A blood-red port in Japan has alarmed locals and prompted a beer brewery to issue an apology.
The port's color was created by a food coloring dye that poured into a river, according to Orion Breweries, who also added that there were no health dangers.
It did, however, express regret for "causing enormous trouble and worry" to the citizens of Nago city, Okinawa.
On social media, locals referred to the blood-red waters as "gruesome" while some said they appeared "venomous".
According to US health regulators, propylene glycol, which is used to absorb extra water, is "generally recognized as safe" for use in food.
The leak, which is thought to have started in one of the brewery's cooling systems, happened on Tuesday and was stopped at 9:30 local time, according to Japanese media. The gutters allowed it to spill into the river.

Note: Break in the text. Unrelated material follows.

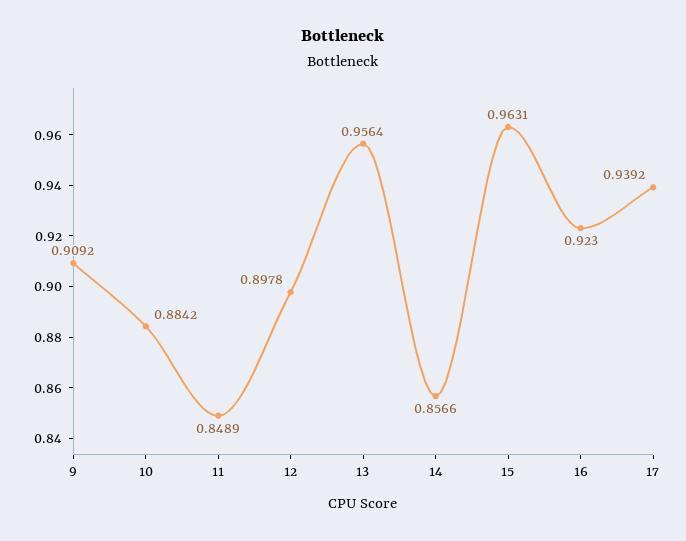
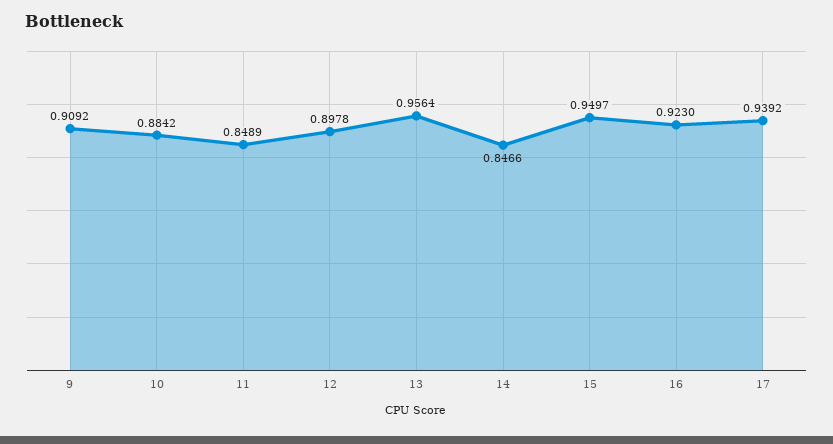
14: 0.8566 -> 0.8466
15: 0.9631 -> 0.9497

Hajime Murano, president of Orion Breweries, told Japanese media that the organization was looking into how the leak had happened and that steps would be taken to stop such an issue from happening again.
Nago is well-known for its pineapple farms in addition to fishing.
A lager by the name of Orion is popular for its delicate flavor. That beverage distinguishes tropical Okinawa from the rest of Japan and serves as its hallmark beer.
The crimson shade that engulfed the port of Nago city surprised its residents, prompting them to express their astonishment on social media. Some found the sight to be disturbing, describing it as "gruesome," while others drew comparisons to something "venomous." The unexpected alteration in colour triggered discussions and apprehensions within the local community, who were taken aback by the unprecedented and remarkable spectacle.